Bugün yaşadığımız çağ, maddi zenginliği çoğaltırken manevi değerleri tüketen bir ikilem içinde. Ahlakın yerini menfaat, maneviyatın yerini gösteriş, sosyal dayanışmanın yerini bireysel hırs, ekonominin ise adaletin değil açgözlülüğün kuralları belirler oldu.
Toplumun temeli olan aile zayıflatıldı; gençler, kimliksiz ve idealsiz bir girdaba sürükleniyor. Komşuluk hukuku, kardeşlik şuuru, alın terine saygı ve adaletin gölgesi; küresel düzenin dayattığı sahte değerler karşısında her geçen gün biraz daha eriyor.
Ancak biz inanıyoruz ki çürüme ne kadar derin olursa olsun, diriliş iradesi ondan da güçlüdür. Tarih boyunca milletimizi ayakta tutan iman, adalet ve kardeşlik, bugün de en büyük sermayemizdir.
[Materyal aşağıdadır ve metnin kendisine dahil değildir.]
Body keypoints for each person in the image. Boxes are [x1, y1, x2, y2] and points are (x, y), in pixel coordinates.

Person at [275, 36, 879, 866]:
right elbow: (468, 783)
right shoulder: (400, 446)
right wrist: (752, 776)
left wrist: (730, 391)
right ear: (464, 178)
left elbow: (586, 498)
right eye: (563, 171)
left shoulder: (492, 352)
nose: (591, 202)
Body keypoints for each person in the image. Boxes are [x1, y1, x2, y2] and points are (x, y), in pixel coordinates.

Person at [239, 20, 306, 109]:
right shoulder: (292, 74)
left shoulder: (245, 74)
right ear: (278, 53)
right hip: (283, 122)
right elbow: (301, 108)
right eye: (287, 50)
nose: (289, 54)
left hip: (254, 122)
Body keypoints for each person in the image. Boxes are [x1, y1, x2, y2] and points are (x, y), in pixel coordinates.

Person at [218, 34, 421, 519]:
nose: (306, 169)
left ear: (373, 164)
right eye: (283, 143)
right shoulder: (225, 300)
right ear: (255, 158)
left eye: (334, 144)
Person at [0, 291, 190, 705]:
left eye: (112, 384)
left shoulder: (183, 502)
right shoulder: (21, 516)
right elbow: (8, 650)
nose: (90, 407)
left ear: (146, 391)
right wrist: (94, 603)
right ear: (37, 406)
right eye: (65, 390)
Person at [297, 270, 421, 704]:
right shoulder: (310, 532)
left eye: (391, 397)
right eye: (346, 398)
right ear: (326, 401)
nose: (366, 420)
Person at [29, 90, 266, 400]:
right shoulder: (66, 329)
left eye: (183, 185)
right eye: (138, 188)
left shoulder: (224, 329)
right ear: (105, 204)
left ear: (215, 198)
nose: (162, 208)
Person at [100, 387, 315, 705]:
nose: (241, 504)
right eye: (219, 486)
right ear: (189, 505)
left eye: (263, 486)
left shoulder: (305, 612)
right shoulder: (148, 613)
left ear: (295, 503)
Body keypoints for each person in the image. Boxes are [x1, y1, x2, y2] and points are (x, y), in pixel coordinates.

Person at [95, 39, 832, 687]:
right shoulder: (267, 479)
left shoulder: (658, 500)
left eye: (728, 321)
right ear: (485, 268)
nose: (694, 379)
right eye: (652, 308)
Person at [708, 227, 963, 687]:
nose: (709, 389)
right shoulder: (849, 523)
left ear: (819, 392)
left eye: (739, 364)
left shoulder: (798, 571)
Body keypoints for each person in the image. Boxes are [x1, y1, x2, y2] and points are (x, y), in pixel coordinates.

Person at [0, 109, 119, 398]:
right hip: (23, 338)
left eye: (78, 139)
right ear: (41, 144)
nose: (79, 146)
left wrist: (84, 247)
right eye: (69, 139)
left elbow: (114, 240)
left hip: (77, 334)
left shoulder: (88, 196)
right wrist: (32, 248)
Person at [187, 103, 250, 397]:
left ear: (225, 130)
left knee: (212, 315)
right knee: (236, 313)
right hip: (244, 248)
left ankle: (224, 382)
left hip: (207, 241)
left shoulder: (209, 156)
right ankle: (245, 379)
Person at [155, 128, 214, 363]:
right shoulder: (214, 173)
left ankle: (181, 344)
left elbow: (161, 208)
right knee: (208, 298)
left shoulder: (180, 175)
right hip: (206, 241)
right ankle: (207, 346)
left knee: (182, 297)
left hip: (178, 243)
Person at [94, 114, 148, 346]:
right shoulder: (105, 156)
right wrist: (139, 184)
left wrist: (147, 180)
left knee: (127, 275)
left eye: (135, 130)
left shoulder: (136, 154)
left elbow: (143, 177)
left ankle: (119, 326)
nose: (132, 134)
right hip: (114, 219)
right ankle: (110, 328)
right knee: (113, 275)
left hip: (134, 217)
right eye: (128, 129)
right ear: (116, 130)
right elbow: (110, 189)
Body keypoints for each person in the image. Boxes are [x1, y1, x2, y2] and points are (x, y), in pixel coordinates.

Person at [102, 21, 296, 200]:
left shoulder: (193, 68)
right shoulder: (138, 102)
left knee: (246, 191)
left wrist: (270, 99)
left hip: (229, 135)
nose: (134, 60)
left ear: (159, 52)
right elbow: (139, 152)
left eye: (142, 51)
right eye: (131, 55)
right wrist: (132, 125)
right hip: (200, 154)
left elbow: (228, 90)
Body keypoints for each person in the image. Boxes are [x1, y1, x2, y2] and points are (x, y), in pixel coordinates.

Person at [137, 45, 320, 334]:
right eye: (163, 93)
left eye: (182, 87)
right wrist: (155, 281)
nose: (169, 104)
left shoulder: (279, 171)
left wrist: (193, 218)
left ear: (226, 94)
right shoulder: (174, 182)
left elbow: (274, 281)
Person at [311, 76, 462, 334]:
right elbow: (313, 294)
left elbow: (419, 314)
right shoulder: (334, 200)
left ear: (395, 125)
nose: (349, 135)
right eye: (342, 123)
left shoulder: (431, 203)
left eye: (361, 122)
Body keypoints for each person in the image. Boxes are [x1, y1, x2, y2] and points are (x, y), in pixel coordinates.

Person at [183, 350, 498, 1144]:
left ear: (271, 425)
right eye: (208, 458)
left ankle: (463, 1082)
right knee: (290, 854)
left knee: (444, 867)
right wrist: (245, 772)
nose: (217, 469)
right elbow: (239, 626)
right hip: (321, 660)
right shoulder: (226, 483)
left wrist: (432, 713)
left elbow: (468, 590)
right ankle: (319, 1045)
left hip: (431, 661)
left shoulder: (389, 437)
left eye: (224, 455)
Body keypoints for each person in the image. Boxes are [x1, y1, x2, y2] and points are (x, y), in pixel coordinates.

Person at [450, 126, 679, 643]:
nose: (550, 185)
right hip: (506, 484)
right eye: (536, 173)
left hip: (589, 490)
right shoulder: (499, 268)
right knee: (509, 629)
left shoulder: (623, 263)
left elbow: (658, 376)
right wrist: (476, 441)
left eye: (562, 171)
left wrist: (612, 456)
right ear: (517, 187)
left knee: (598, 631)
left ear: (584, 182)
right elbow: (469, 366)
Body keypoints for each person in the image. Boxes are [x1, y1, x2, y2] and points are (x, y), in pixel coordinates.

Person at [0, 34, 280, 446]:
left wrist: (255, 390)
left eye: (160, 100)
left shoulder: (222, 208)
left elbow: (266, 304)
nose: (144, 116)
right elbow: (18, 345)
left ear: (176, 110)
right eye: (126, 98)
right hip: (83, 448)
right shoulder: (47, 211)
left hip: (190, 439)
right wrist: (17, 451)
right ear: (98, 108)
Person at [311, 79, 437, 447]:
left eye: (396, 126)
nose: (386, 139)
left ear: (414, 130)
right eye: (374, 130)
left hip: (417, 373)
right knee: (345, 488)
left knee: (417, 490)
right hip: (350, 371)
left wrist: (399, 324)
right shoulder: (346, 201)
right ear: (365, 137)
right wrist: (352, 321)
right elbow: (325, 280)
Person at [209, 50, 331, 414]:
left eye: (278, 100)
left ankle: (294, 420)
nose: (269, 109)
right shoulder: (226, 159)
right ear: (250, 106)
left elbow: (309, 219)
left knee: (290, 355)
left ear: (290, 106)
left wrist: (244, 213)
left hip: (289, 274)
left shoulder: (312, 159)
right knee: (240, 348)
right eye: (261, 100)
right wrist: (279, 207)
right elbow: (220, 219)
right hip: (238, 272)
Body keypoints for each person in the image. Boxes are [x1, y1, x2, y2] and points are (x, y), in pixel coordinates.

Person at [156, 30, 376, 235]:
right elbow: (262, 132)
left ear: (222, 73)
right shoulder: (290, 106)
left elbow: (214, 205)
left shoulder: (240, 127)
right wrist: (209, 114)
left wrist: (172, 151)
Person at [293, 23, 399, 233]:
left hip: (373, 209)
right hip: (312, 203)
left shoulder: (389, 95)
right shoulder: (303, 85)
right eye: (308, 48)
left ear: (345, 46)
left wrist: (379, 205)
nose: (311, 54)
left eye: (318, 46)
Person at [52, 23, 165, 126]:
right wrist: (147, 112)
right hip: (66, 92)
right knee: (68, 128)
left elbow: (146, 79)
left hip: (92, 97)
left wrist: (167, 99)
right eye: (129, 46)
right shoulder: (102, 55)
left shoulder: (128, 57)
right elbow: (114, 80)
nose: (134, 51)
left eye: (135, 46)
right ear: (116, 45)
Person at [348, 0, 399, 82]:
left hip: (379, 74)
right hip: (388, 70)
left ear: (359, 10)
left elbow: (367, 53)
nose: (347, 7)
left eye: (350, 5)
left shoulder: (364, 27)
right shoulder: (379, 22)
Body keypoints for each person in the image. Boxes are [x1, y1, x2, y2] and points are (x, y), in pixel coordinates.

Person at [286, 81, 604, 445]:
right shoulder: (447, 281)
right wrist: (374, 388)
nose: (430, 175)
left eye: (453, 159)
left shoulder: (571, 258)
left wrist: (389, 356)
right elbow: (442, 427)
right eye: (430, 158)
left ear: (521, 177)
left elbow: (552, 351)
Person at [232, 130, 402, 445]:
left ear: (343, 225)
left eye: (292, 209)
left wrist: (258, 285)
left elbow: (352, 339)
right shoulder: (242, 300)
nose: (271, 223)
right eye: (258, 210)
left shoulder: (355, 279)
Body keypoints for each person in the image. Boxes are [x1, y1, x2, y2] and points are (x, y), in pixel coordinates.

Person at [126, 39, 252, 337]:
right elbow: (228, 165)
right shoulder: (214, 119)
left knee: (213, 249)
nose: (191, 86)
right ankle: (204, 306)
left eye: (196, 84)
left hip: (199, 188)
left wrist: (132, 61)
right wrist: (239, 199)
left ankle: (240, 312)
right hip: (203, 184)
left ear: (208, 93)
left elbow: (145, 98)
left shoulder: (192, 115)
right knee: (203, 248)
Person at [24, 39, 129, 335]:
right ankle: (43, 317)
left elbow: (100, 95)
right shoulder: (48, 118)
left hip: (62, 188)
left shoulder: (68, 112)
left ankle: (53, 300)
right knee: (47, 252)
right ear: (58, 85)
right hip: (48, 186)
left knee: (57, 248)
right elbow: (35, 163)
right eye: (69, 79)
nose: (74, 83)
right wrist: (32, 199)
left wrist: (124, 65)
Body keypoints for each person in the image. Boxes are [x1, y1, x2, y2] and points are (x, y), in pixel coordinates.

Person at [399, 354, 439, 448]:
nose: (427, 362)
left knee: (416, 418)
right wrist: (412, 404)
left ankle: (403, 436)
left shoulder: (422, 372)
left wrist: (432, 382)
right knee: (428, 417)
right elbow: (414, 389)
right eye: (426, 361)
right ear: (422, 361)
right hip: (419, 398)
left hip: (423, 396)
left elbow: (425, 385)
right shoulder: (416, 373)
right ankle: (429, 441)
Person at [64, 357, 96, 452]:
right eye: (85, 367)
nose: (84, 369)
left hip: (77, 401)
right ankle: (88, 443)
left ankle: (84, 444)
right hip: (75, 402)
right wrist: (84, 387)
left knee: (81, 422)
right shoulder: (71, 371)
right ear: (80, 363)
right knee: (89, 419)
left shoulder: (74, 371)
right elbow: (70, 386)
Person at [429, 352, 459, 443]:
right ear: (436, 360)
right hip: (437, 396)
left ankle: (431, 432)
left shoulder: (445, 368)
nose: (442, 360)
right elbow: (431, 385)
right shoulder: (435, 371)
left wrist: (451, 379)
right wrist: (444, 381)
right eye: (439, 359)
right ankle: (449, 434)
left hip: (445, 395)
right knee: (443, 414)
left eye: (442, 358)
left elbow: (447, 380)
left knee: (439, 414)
Ak Sancak Cemiyeti olarak vazifemiz; yozlaşmaya karşı hakikati haykırmak, karanlığa karşı ışık olmak ve kaybolan değerleri yeniden toplumsal hayata taşımaktır. Çünkü biz biliyoruz ki ahlak olmadan huzur, maneviyat olmadan birlik, adalet olmadan kalkınma asla mümkün değildir.